El entorno de un niño se ve sometido a muchas actividades, que van a influir de manera positiva o negativa en su alimentación, por ello muchos nutricionistas recomiendan alimentos naturales que aporten vitaminas y minerales e influyan en el crecimiento de los niños.

La publicidad puede modificar  la manera en cómo se perciben los alimentos, sin embargo debemos enfocarnos como padres en aquello que les proporcione a los más chicos, una alimentación balanceada que aporte en su desarrollo motor, esquelético, muscular y hasta intelectual.

Las actividades cotidianas también van a jugar un papel muy importante y transformador en la alimentación, está se basará más en lo que aporte para que dichas actividades se desarrollen de manera efectiva y acertada, es decir el aporte calórico adecuado.

La decoración como fuente de estimulo

La manera en cómo se presenten los alimentos en un plato va a influir poderosamente en la degustación del mismo, ya que causa una primera impresión, formando una idea premeditada que estará basada, en el color, el olor, y hasta sabor del mismo.

El emplatado llega hacer un factor determinante al momento de apreciar y valorar la elaboración de una comida. Es que los colores, la disposición de los alimentos sobre la superficie, la calidad de los alimentos usados, las texturas presentadas, influyen muchísimo.

Debe existir una unidad creadora y motivadora para que los comensales perciban como apetecible aquellos alimentos que les son presentados. La coherencia entre la ubicación y formas es indispensable, evitar aquellos espacios vacíos y en blanco es primordial.

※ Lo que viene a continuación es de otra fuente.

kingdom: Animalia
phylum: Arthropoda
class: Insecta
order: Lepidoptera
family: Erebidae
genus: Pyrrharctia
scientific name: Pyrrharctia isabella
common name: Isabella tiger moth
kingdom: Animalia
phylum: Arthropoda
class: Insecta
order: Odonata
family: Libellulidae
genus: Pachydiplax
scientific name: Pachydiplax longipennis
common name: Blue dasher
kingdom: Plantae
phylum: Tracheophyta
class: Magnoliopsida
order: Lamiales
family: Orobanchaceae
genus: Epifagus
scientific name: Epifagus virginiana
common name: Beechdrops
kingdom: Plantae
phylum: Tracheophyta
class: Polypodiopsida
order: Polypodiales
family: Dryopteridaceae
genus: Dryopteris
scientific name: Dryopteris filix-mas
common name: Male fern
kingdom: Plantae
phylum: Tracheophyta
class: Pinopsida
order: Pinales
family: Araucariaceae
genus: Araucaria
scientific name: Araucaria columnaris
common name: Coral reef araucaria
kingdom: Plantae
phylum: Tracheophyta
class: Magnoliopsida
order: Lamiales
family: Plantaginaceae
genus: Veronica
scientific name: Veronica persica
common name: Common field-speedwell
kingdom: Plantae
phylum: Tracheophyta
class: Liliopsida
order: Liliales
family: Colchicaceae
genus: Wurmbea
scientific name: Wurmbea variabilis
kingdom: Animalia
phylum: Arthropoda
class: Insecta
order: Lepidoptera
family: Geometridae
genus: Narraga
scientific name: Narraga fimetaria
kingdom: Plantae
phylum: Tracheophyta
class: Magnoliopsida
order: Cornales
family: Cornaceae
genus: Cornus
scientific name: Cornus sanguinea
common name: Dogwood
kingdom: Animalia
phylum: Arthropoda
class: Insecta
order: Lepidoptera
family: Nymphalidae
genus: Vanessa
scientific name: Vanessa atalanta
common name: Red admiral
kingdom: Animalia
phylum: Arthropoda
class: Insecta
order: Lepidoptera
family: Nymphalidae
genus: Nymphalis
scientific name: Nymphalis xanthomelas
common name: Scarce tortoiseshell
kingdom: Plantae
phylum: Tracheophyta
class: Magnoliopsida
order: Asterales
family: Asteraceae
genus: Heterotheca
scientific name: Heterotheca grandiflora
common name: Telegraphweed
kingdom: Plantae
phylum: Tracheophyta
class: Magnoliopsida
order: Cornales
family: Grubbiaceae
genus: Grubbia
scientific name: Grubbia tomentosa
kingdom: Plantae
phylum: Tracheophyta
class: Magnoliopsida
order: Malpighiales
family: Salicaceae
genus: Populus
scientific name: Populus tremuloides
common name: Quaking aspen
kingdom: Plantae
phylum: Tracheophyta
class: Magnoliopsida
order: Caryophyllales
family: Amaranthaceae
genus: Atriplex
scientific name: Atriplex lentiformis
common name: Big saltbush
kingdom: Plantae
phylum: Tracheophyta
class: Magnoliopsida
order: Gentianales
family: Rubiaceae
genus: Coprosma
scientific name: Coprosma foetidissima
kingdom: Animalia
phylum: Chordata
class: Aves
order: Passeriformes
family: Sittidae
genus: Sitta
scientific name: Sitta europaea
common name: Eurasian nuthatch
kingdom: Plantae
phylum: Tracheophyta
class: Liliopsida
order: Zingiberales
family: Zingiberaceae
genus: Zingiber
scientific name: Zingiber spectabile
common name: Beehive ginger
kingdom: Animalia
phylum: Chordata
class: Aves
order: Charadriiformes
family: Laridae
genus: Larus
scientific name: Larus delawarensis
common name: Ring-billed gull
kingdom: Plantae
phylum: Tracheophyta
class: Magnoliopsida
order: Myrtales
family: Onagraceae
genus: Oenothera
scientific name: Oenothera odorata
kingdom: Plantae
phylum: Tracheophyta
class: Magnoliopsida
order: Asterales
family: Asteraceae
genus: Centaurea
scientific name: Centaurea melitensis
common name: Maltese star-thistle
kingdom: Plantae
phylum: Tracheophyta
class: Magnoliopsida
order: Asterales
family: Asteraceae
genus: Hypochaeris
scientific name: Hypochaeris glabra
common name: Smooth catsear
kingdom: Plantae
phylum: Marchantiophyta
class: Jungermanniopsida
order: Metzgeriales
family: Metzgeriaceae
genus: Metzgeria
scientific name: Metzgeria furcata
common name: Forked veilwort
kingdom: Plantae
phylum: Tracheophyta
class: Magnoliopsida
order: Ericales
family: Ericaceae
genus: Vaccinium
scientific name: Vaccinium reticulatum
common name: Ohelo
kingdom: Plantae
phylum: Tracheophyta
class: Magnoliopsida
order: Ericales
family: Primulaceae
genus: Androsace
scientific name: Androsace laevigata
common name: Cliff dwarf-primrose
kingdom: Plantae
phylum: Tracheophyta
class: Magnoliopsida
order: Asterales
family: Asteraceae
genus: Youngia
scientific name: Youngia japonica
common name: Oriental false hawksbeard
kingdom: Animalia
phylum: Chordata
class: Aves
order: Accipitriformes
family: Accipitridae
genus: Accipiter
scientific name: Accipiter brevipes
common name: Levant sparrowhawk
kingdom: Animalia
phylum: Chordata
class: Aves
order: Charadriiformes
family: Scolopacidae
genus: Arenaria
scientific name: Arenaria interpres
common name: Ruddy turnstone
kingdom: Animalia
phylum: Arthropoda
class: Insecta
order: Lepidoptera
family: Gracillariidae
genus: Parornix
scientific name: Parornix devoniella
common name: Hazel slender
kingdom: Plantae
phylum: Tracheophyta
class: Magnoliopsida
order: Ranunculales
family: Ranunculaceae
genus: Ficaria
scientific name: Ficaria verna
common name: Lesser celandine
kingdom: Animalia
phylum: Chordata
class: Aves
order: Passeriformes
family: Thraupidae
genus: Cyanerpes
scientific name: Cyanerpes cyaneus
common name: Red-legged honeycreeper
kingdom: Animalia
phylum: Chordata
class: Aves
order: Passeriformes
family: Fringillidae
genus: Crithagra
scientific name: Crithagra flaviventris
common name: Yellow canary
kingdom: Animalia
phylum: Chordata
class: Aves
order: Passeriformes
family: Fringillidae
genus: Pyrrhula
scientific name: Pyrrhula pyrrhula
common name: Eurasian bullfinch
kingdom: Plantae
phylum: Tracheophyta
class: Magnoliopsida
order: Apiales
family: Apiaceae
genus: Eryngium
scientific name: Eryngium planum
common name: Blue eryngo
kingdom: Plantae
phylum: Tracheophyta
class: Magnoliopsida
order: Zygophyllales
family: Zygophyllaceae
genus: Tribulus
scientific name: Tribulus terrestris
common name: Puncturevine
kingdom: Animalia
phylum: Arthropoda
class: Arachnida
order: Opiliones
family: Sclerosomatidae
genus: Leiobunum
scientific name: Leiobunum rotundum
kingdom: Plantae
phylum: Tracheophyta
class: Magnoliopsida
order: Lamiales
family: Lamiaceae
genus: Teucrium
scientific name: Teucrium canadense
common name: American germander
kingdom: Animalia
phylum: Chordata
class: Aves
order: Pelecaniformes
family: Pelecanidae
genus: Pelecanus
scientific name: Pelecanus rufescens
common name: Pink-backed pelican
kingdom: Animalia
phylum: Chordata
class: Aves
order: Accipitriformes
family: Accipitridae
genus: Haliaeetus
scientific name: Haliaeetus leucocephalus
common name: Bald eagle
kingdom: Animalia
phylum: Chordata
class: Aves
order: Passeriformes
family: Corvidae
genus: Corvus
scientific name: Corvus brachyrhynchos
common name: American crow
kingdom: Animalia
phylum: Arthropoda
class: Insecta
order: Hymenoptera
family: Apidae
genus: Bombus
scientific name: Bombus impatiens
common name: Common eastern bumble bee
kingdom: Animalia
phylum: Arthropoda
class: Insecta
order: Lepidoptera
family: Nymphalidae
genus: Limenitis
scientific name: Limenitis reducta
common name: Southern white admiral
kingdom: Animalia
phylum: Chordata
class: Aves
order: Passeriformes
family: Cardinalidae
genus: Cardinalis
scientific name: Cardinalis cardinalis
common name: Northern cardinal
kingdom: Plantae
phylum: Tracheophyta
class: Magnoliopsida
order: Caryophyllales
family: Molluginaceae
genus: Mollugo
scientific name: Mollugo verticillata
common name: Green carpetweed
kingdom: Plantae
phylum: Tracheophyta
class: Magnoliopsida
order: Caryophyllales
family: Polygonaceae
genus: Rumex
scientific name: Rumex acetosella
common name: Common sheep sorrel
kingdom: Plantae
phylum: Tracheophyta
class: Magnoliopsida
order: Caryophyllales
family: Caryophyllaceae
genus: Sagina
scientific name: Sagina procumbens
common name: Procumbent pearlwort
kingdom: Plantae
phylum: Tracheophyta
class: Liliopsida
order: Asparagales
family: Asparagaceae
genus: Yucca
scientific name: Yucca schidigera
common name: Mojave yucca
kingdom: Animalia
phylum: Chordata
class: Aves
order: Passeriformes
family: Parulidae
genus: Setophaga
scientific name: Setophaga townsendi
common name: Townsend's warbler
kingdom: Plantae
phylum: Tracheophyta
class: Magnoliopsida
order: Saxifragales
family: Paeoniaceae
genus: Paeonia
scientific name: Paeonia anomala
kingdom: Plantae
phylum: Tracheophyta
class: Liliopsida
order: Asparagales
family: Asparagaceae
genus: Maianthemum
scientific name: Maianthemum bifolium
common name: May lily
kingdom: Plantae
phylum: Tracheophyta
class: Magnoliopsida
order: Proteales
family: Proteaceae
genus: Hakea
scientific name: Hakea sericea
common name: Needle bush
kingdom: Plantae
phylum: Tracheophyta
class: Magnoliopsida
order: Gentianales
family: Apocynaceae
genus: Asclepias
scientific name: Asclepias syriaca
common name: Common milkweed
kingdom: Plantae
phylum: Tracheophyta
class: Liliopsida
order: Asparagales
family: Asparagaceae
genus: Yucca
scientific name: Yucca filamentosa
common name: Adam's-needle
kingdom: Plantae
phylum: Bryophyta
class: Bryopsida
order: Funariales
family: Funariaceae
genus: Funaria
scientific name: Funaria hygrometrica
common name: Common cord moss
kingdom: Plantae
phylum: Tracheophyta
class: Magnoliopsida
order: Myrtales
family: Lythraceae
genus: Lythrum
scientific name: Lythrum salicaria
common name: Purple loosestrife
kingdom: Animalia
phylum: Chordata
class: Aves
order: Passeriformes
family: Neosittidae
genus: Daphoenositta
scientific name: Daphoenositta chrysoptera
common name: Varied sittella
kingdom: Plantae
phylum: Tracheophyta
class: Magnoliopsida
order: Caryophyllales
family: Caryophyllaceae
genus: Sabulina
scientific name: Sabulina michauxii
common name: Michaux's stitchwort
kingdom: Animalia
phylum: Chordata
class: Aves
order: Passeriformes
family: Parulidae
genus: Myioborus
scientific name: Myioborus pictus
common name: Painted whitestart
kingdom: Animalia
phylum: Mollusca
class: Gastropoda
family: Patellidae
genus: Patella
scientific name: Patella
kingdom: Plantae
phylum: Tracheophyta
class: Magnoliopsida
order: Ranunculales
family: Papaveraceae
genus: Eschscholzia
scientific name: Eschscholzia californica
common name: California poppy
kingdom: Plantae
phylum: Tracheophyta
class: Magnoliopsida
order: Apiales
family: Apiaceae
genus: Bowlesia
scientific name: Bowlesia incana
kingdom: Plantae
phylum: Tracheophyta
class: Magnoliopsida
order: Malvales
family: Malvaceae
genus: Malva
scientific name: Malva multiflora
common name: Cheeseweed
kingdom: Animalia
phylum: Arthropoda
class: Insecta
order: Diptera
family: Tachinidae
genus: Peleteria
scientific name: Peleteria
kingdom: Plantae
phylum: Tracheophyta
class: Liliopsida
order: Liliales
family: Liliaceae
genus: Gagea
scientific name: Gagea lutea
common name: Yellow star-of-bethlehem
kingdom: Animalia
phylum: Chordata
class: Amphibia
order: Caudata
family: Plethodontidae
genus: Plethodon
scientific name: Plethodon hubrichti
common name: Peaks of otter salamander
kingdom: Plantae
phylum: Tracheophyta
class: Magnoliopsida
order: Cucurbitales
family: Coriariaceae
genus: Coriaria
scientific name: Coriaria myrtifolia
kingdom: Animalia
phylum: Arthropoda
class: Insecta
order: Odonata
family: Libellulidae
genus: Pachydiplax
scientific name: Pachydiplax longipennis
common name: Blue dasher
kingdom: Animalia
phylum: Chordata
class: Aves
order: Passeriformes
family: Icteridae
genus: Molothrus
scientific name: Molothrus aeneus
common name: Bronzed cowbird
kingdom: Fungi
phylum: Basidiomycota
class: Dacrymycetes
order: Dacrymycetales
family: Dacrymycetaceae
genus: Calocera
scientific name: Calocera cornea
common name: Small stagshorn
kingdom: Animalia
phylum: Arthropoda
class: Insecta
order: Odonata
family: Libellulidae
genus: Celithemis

Acá lo interesante es como esto influye en los niños. ¿Cómo pueden los padres motivar una alimentación sana?  Y a su vez ¿cómo involucrar a los niños en su preparación?

Los niños los mejores comensales

Presenta todo un desafío, para los padres, sin embargo los niños son más propensos a aceptar de buena gana un alimento cuando son tomados en cuenta por los que les gusta y en su preparación, esto estimula a un desarrollo equilibrado entre lo que preparan y comen.

La imaginación juega un papel muy importante al respecto. Crear un mundo con el que los niños se sientan motivados y hasta involucrados es vital, se necesita voluntad y paciencia, pero al consultarlos, permite que la actividad de preparación y degustación sea un éxito rotundo.

Es allí donde podemos presentar cierto tipo de alimento del cual queremos sacarle el provecho nutricional adecuado según las actividades cotidianas de los niños, un cerrajero Hospitalet puede indicarnos el equipo adecuado para nuestra seguridad personal.

Presentar frutas, vegetales y proteínas de forma divertida, adecuada y nutritiva, estimulará en los chicos la buena alimentación, la variedad e inclusive se vean motivados a consumir de manera abierta y agradable todos aquellos alimentos que los van a mantener sanos.